*Page excerpt*:

***

For comparison, a pyrolysised Pt CE was employed as the reference CE. The H2PtCl6 in isopropanol solution (0.50 wt%) was dropped onto the surface of the FTO glass, and then sintered at 450 °C in muffle furnace for 30 min to fabricate the Pt CE.

Fabrication of the DSSCs

The DSSCs with sandwich structure were constructed by clipping the sample CEs (including MoIn2S4, various MoIn2S4@CNTs, and Pt CEs) together with as-prepared dye-sensitized TiO2 photoanode. Surlyn was used as spacer between the electrodes and followed by filling the interspace with liquid redox electrolyte that consisted of 0.60 M tetrabutylammonium iodide, 0.10 M lithium iodide, 0.05 M iodine, and 0.50 M 4-tert-butyl-pyridine acetonitrile solution.


Chemical element composition of the samples was characterized by using X-ray photoelectron spectroscopy (XPS) analysis (Kratos Axis Ultra). The morphological features of samples were observed by field emission scanning electron microscopy (FESEM, JSM-7001F). BET-specific surface area method was employed using a JW-K analyser by nitrogen absorption to test the surface area and pore size distribution. The other relevant electrochemical properties were researched by a CHI660E electrochemical workstation. The electrochemical impedance spectroscopy (EIS) was performed in a frequency range of 0.1–105 Hz with a disturbed amplitude of 5 mV. The photovoltaic performances of the DSSCs were carried out by measuring current density-voltage (J-V) characteristic curves under irradiation of 100 mW cm−2 from the solar simulator (CEL-S500, Beijing China Education Au-light Co., Ltd).

***

*Given material*:

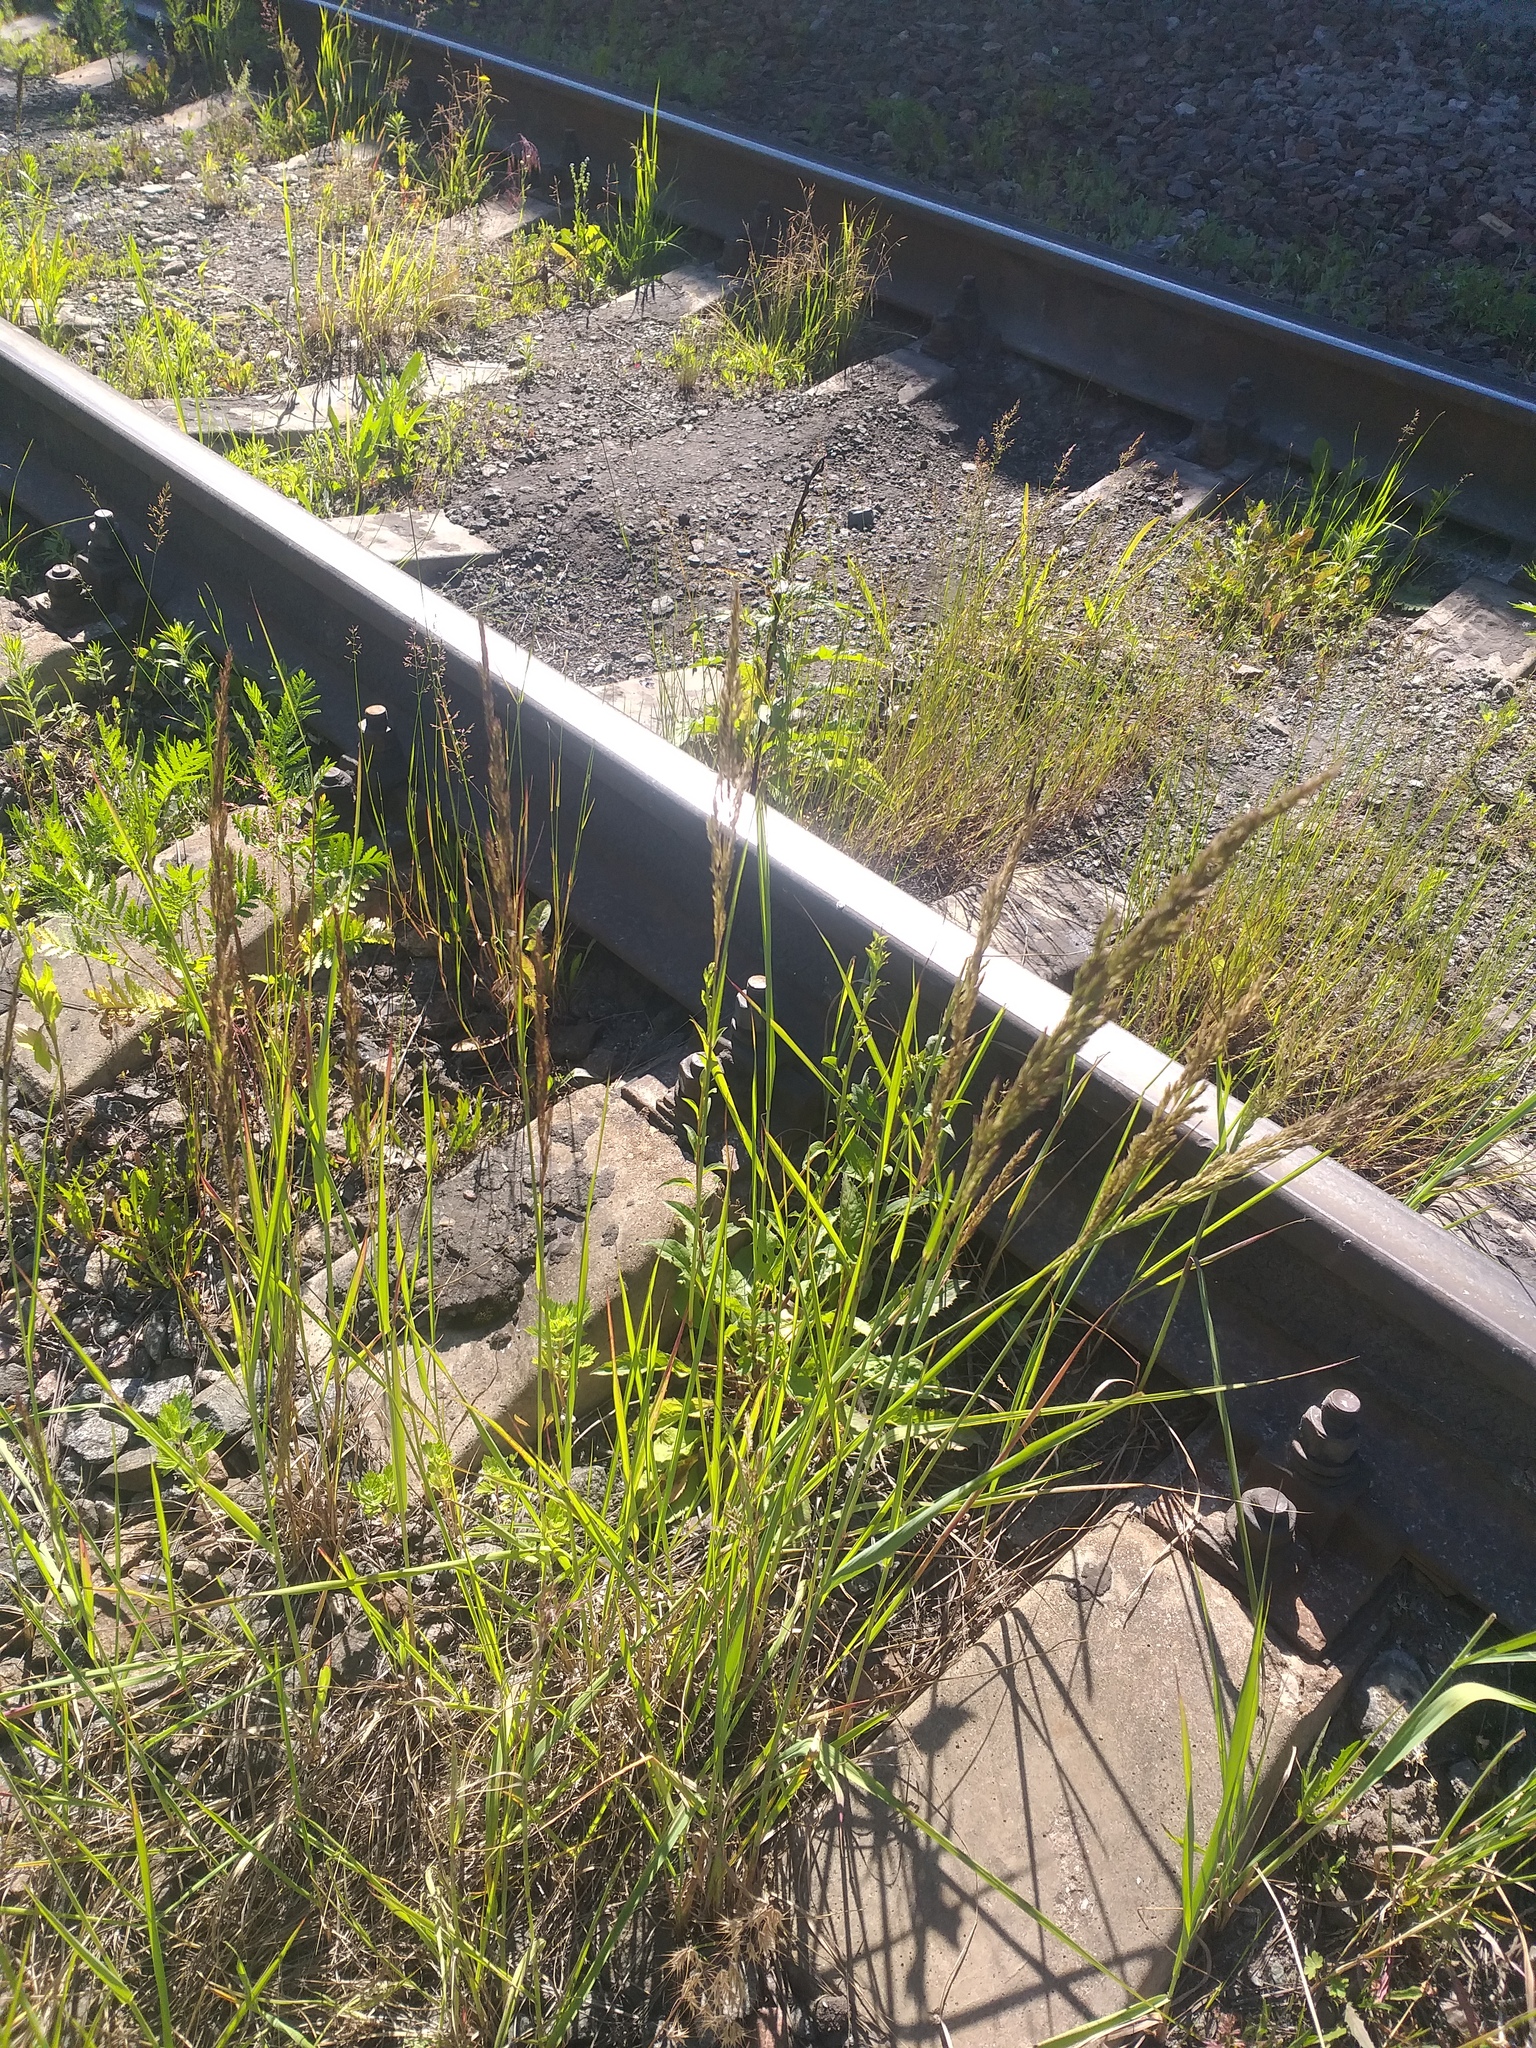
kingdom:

***

*Work instructions*:
(1) In the excerpt on dye-sensitized solar cell fabrication, at what temperature and for how long was the Pt counter electrode sintered?
(2) Reproduce the solar cell excerpt word for word, taking everything from "The DSSCs with" down to "4-tert-butyl-pyridine acetonitrile solution.".

*The responses*:
(1) It was sintered at 450 °C for 30 min.

(2)
The DSSCs with sandwich structure were constructed by clipping the sample CEs (including MoIn2S4, various MoIn2S4@CNTs, and Pt CEs) together with as-prepared dye-sensitized TiO2 photoanode. Surlyn was used as spacer between the electrodes and followed by filling the interspace with liquid redox electrolyte that consisted of 0.60 M tetrabutylammonium iodide, 0.10 M lithium iodide, 0.05 M iodine, and 0.50 M 4-tert-butyl-pyridine acetonitrile solution.